I always thought that ollama basically just was a wrapper (i.e. not much changes to inference code, and only built on top) around llama.cpp, but this makes it seem like it is more than that?

Zambyte

0 replies

23h29m

2024-03-15 18:56:51 UTC

llama.cpp also supports AMD cards: https://github.com/ggerganov/llama.cpp?tab=readme-ov-file#hi...

OtomotO

1 replies

19h12m

2024-03-15 23:14:21 UTC

Hm, fooocus manages to run, but for Ollama I get:

time=2024-03-16T00:11:07.993+01:00 level=WARN source=amd_linux.go:50 msg="ollama >recommends running the https://www.amd.com/en/support/linux-drivers: amdgpu version file >missing: /sys/module/amdgpu/version stat /sys/module/amdgpu/version: no such file or >directory" >time=2024-03-16T00:11:07.993+01:00 level=INFO source=amd_linux.go:85 msg="detected amdgpu >versions [gfx1031]" >time=2024-03-16T00:11:07.996+01:00 level=WARN source=amd_linux.go:339 msg="amdgpu >detected, but no compatible rocm library found. Either install rocm v6, or follow manual >install instructions at https://github.com/ollama/ollama/blob/main/docs/linux.md#man..." >time=2024-03-16T00:11:07.996+01:00 level=WARN source=amd_linux.go:96 msg="unable to verify >rocm library, will use cpu: no suitable rocm found, falling back to CPU" >time=2024-03-16T00:11:07.996+01:00 level=INFO source=routes.go:1105 msg="no GPU detected"

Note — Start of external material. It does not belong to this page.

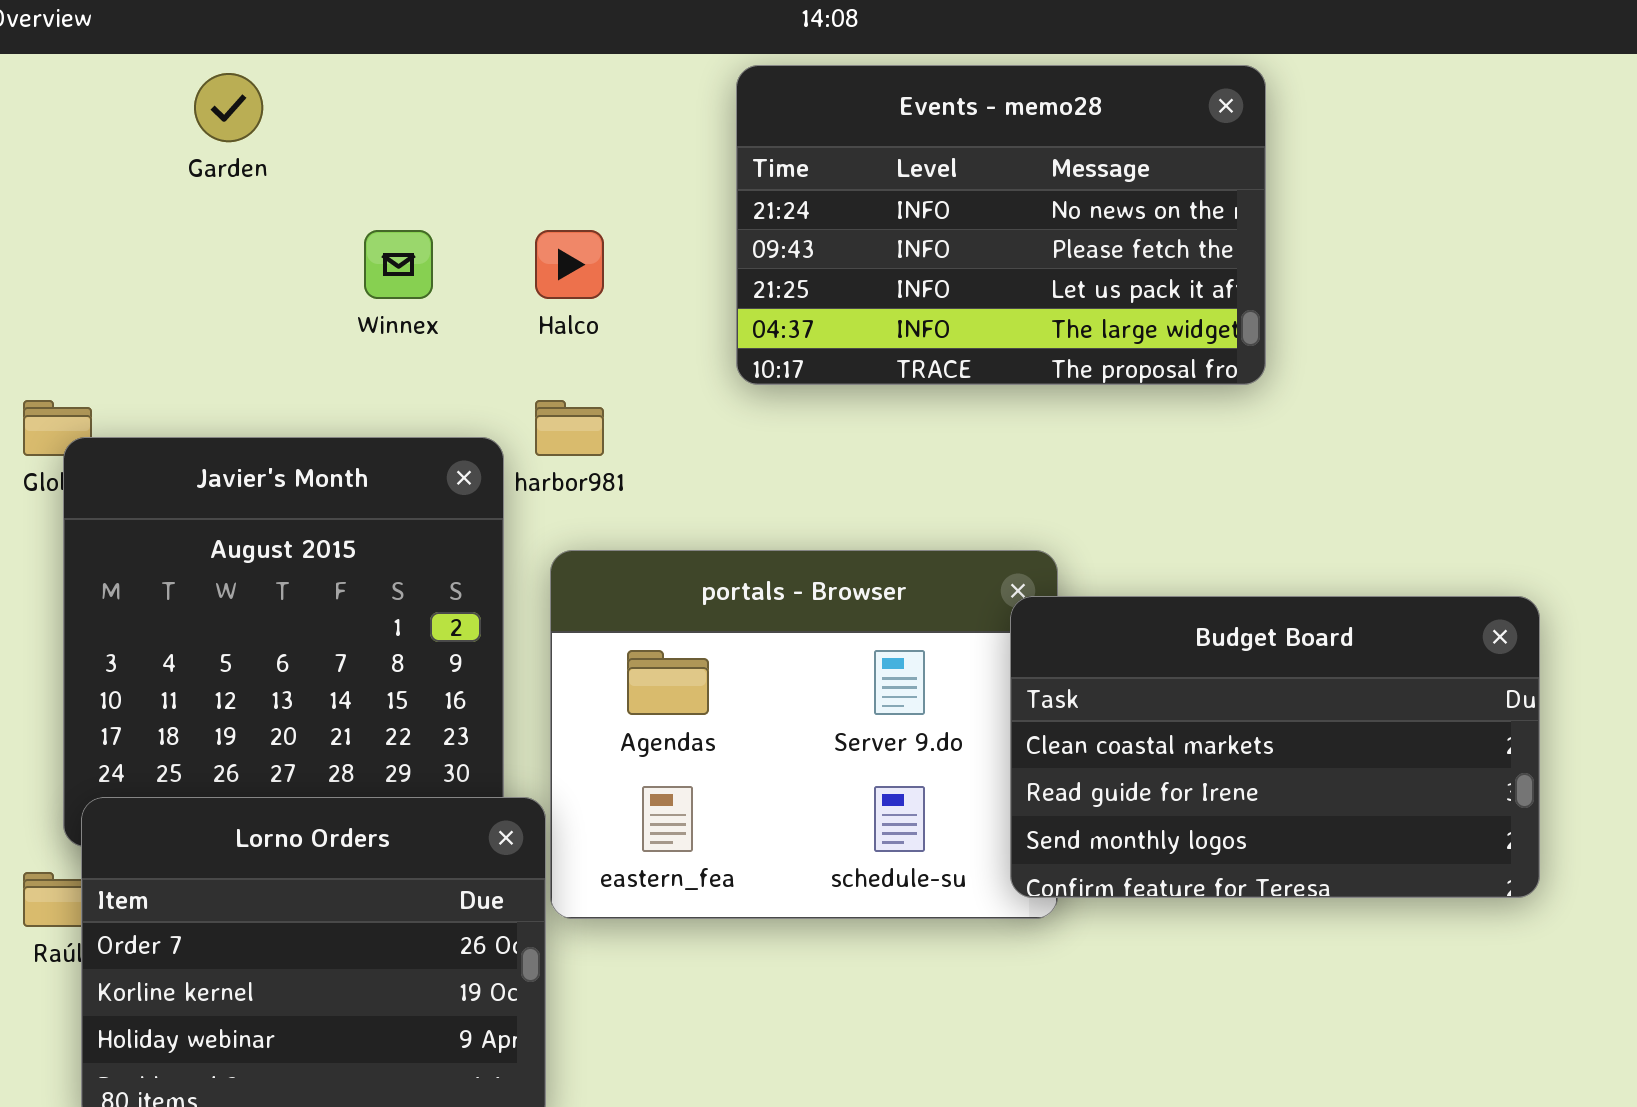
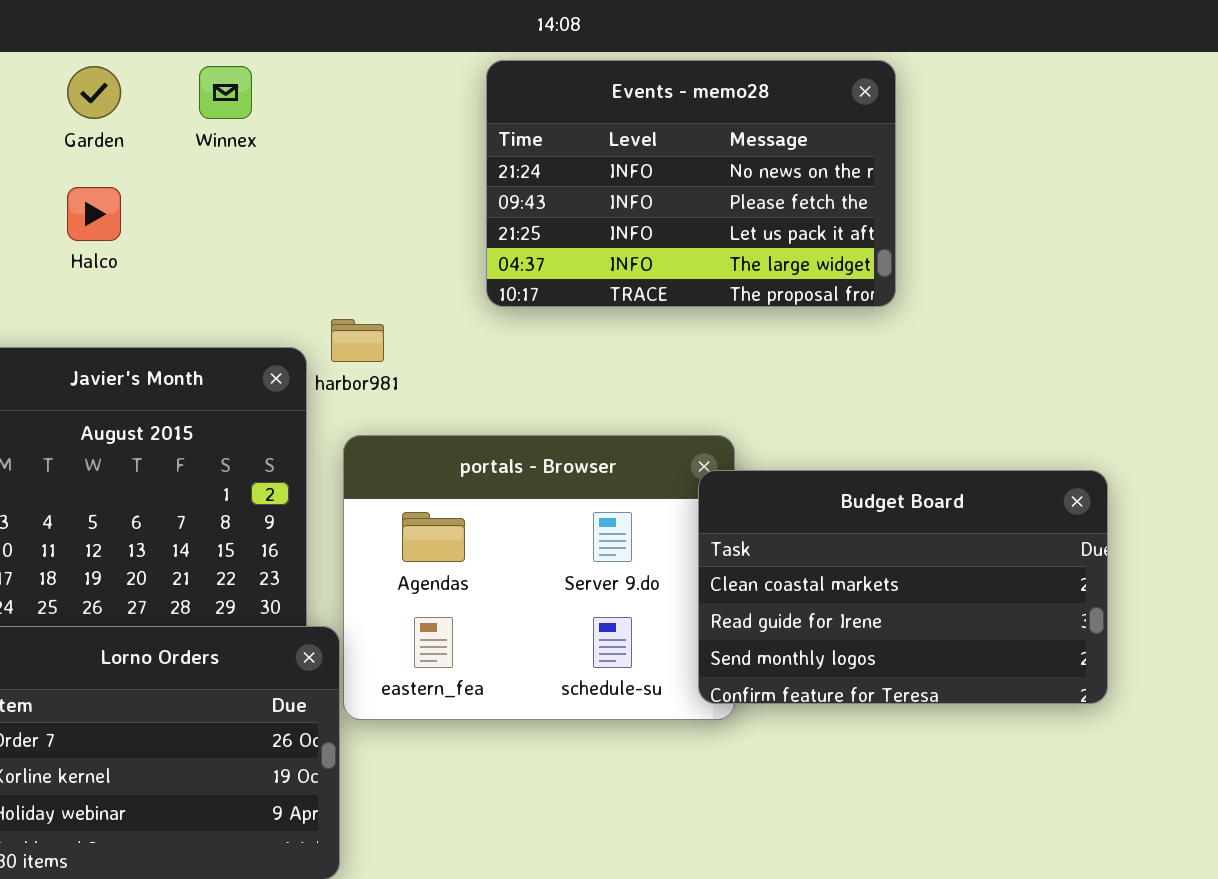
Winnex: [364,230,433,299] -> [199,66,252,119], moved
Halco: [535,230,604,299] -> [67,187,121,241], moved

Need to check how to install rocm on arch again... have done it once, a few moons back, but alas...

jmorgan

0 replies

18h57m

2024-03-15 23:29:20 UTC

Ah, this is probably from missing ROCm libraries. The dynamic libraries are available as one of the release assets (warning: it's about 4GB expanded) https://github.com/ollama/ollama/releases/tag/v0.1.29 – dropping them in the same directory as the `ollama` binary should work.

userbinator

0 replies

16h55m

2024-03-16 01:30:36 UTC

Thanks, Ollama.

(Sorry, could not resist.)

treprinum

0 replies

19h16m

2024-03-15 23:10:01 UTC

Any info on the performance? How does it compare to 4080/4090?

skenderbeu

0 replies

5h59m

2024-03-16 12:26:56 UTC

llama.cpp now supports AMD graphics. Ollama just wraps around it

rcarmo

0 replies

22h59m

2024-03-15 19:27:16 UTC

Curious to see if this will work on APUs. Have a 7840HS to test, will give it a go ASAP.

latchkey

0 replies

23h18m

2024-03-15 19:08:15 UTC

If anyone wants to run some benchmarks on MI300x, ping me.

jjice

0 replies

20h49m

2024-03-15 21:36:39 UTC

Just downloaded this and gave it a go. I have no experience with running any local models, but this just worked out of the box on my 7600 on Ubuntu 22. This is fantastic.

h4x0rr

0 replies

19h4m

2024-03-15 23:22:09 UTC

No support for my rx 5700xt :(

ekianjo

0 replies

12h58m

2024-03-16 05:28:10 UTC

Does it also support AMD APUs?

VadimPR

0 replies

11h36m

2024-03-16 06:49:42 UTC

Ollama runs really, really slow on my MBP for Mistral - as in just a few tokens a second and it takes a long while before it starts giving a result. Anyone else run into this?

I've seen that it seems to be related to the amount of system memory available when ollama is started (??) however LM Studio does not have such issues.